BRIEF ->
Arrange the lines of the material into a numbered list, starting with the line that contains "kingdom: Animalia" and ending with, and including, the line that contains "common name: Greater racket-tailed drongo". Leave out any blank lines.
* Start INPUT RECORDS *
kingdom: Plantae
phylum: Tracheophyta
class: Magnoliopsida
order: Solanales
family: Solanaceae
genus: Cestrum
* End INPUT RECORDS *
* Start INPUT RECORDS *
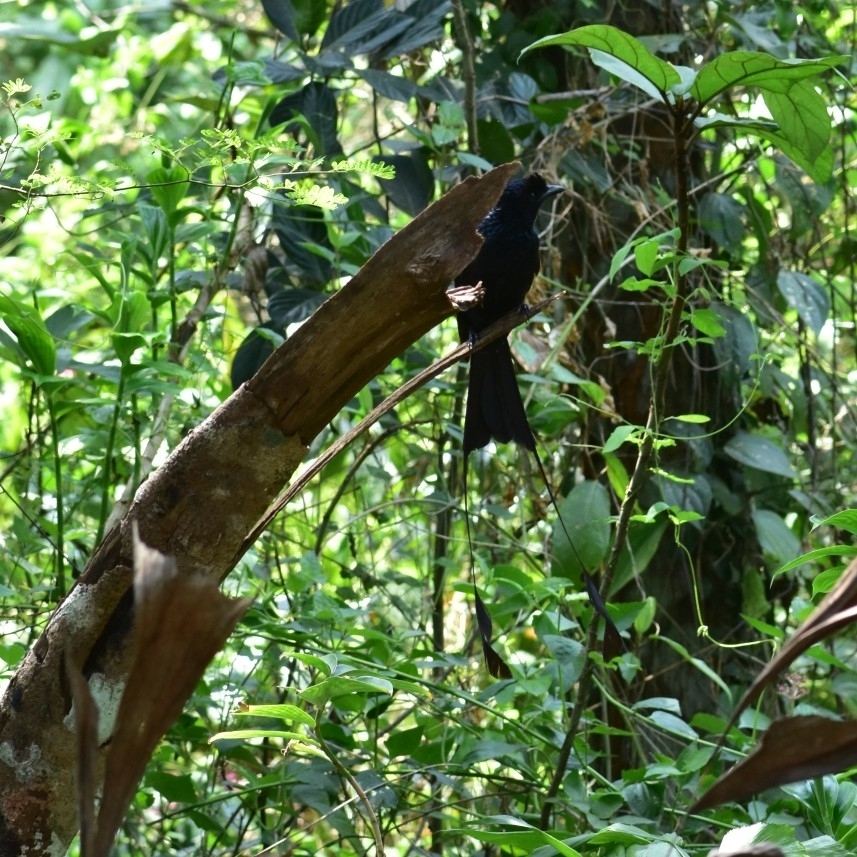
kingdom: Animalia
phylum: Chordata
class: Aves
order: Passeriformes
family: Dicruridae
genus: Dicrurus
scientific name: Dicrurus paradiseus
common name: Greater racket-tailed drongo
* End INPUT RECORDS *
TASK OUTPUT ->
1. kingdom: Animalia
2. phylum: Chordata
3. class: Aves
4. order: Passeriformes
5. family: Dicruridae
6. genus: Dicrurus
7. scientific name: Dicrurus paradiseus
8. common name: Greater racket-tailed drongo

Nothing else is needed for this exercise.